╭──
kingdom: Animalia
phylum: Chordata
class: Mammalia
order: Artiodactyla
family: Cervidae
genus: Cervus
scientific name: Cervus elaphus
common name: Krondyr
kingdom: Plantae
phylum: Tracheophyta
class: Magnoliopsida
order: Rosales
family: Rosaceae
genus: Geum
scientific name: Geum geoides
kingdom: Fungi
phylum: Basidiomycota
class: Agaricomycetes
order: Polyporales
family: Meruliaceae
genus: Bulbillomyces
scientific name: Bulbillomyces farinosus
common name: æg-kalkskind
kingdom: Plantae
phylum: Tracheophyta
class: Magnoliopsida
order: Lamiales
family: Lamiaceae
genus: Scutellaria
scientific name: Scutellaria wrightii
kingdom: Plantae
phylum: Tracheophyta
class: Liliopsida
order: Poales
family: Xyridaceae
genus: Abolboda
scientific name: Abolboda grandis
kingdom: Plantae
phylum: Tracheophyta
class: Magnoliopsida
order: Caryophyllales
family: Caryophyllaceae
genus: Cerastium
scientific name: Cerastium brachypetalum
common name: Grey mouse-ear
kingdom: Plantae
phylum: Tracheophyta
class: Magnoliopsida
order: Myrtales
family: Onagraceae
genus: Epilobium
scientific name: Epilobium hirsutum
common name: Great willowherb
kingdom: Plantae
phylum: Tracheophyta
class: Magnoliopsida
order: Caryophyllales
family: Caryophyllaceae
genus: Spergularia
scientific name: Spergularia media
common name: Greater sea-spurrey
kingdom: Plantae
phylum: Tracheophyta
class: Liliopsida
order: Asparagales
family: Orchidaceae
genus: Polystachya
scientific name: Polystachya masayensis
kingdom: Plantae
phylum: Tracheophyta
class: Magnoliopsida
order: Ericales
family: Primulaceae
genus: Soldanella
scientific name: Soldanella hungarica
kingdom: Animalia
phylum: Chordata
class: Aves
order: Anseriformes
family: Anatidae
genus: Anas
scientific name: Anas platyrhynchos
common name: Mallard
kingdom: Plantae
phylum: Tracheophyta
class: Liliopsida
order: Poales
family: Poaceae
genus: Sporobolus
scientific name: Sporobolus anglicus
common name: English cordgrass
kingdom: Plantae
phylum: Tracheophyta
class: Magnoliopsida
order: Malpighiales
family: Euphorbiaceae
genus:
╰──
Copy all of the rows above line for line, without changing anything.

__SOLUTION TO THE EXERCISE__.
kingdom: Animalia
phylum: Chordata
class: Mammalia
order: Artiodactyla
family: Cervidae
genus: Cervus
scientific name: Cervus elaphus
common name: Krondyr
kingdom: Plantae
phylum: Tracheophyta
class: Magnoliopsida
order: Rosales
family: Rosaceae
genus: Geum
scientific name: Geum geoides
kingdom: Fungi
phylum: Basidiomycota
class: Agaricomycetes
order: Polyporales
family: Meruliaceae
genus: Bulbillomyces
scientific name: Bulbillomyces farinosus
common name: æg-kalkskind
kingdom: Plantae
phylum: Tracheophyta
class: Magnoliopsida
order: Lamiales
family: Lamiaceae
genus: Scutellaria
scientific name: Scutellaria wrightii
kingdom: Plantae
phylum: Tracheophyta
class: Liliopsida
order: Poales
family: Xyridaceae
genus: Abolboda
scientific name: Abolboda grandis
kingdom: Plantae
phylum: Tracheophyta
class: Magnoliopsida
order: Caryophyllales
family: Caryophyllaceae
genus: Cerastium
scientific name: Cerastium brachypetalum
common name: Grey mouse-ear
kingdom: Plantae
phylum: Tracheophyta
class: Magnoliopsida
order: Myrtales
family: Onagraceae
genus: Epilobium
scientific name: Epilobium hirsutum
common name: Great willowherb
kingdom: Plantae
phylum: Tracheophyta
class: Magnoliopsida
order: Caryophyllales
family: Caryophyllaceae
genus: Spergularia
scientific name: Spergularia media
common name: Greater sea-spurrey
kingdom: Plantae
phylum: Tracheophyta
class: Liliopsida
order: Asparagales
family: Orchidaceae
genus: Polystachya
scientific name: Polystachya masayensis
kingdom: Plantae
phylum: Tracheophyta
class: Magnoliopsida
order: Ericales
family: Primulaceae
genus: Soldanella
scientific name: Soldanella hungarica
kingdom: Animalia
phylum: Chordata
class: Aves
order: Anseriformes
family: Anatidae
genus: Anas
scientific name: Anas platyrhynchos
common name: Mallard
kingdom: Plantae
phylum: Tracheophyta
class: Liliopsida
order: Poales
family: Poaceae
genus: Sporobolus
scientific name: Sporobolus anglicus
common name: English cordgrass
kingdom: Plantae
phylum: Tracheophyta
class: Magnoliopsida
order: Malpighiales
family: Euphorbiaceae
genus:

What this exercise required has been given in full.